A co zrobić gdy już popełniłem grzech, i przygniatają mnie konsekwencje tego grzechu? Czy jest jeszcze jakieś wyjście z tego położenia? Tak. Biblia ukazuje drogę wyjścia z takiego położenia, a wygląda to tak:

Jako pierwszy krok na tej drodze, to osądzenie samego siebie za popełniony grzech.

Następnie należy zaprzestać i nie czynić więcej tego grzechu. Odrzucić należy go też z serca i myśli. Dopiero wtedy w pokucie wyznać przed Panem Bogiem swój grzech.
Natomiast gdy grzech był dokonany wobec jakiejś osoby, lub Zboru, to należy w pełnym uniżeniu i pokorze zwrócić się z prośbą o wybaczenie. A w przypadku wyrządzenia komuś krzywdy należy dokonać zadośćuczynienie. Dopiero wtedy prosić Boga o przebaczenie, tak jak to uczynił Dawid, gdy pokutował za swój grzech: Grzech mój wyznałem tobie, i winy mojej nie ukryłem. Rzekłem: Wyznam występki moje Panu, wtedy Ty odpuściłeś winę grzechu mego”. Ps.32,5.
Czynić to należy z pełną wiarą w moc świętej ofiary Jezusa Chrystusa, oraz głębokiej pokucie i uniżeniu przed Bogiem. Tak poucza nas Ap.Jan w 1 liście 1,8-9.
Jeśli mówimy że grzechu nie mamy sami siebie zwodzimy, i prawdy w nas nie ma.bJeśli wyznajemy grzechy swoje, wierny jest Bóg i sprawiedliwy i odpuści nam grzechy, i oczyści nas od wszelkiej nieprawości”.

Chwała Panu Bogu! Za taką łaskę i możliwość daną nam od Boga przez ofiarę Pana Jezusa, abyśmy nie musieli tak żyć w obciążeniu i oddzieleniu od Boga z powodu popełnionego przez nas grzechu.
Ale, Uwaga! Należy przy tym wziąć pod uwagę słowa Pana Jezusa, które wypowiedział do kobiety przyłapanej w czasie popełnianego grzechu: Idź, ale więcej nie grzesz”. Jana 8,11.

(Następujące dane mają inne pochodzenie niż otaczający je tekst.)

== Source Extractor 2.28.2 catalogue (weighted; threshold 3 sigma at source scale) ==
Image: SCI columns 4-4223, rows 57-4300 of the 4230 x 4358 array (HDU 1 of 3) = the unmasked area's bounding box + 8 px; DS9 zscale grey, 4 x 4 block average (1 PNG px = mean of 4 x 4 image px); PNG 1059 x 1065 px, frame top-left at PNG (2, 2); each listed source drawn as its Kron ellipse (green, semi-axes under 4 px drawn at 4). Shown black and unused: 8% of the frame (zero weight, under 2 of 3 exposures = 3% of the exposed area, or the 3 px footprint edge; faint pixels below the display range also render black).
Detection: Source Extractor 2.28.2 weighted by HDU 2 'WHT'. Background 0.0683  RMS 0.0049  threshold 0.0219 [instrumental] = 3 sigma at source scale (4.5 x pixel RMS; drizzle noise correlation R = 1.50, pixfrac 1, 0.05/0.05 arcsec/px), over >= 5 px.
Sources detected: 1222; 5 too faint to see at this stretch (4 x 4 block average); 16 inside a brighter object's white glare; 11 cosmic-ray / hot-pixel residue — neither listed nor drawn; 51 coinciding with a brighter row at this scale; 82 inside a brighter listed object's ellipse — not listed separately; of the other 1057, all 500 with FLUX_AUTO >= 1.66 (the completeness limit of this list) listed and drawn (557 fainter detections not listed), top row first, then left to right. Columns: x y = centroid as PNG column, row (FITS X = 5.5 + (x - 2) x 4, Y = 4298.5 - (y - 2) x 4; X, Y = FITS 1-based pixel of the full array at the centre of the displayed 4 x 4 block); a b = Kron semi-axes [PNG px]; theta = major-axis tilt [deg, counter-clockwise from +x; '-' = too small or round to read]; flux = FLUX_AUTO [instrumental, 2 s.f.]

Myślę, że w tym temacie koniecznym jest podać ostrzeżenie dla tych, którzy tak lekko i z premedytacją, świadomie dopuszczają się grzechu, z tą myślą, że później podejdą do Boga, poproszą o przebaczenie, to i tak Bóg przebaczy, bo jest miłosierny.

W takich przypadkach istnieje duże ryzyko, że taka osoba może nie otrzymać przebaczenia i uwolnienia od popełnionego grzechu. W Biblii zapisane jest bardzo jasno ostrzeżenie dotyczące takiej sytuacji: Bo jeśli otrzymawszy poznanie prawdy rozmyślnie grzeszymy, nie ma już dla nas ofiary za grzechy, lecz tylko straszliwe oczekiwanie sądu i żar ognia, który strawi przeciwników..... Straszna to rzecz wpaść w ręce Boga żywego”. Hebr.10,26-31.

Reasumując powyższe rozważanie możemy wyciągnąć następujący wniosek i naukę:

W przypadku popełnienia grzechu w nieświadomości, czy też „ niechcąco ”, należy natychmiast zrobić wszystko, aby uwolnić się od obciążenia grzechem, oraz wszelkich konsekwencji wynikających z tego. Natomiast nad każdą wątpliwą sprawą, sytuacją, pokusą, czy też pożądliwością, dokładnie się zastanowić i rozważyć, jakie będą tego konsekwencje, gdyż prawdziwe jest stwierdzenie ap. Pawła w liście do Galacjan 6,7-8 :

Nie błądźcie, Bóg się nie da z siebie naśmiewać, albowiem co człowiek sieje, to i żąć będzie”.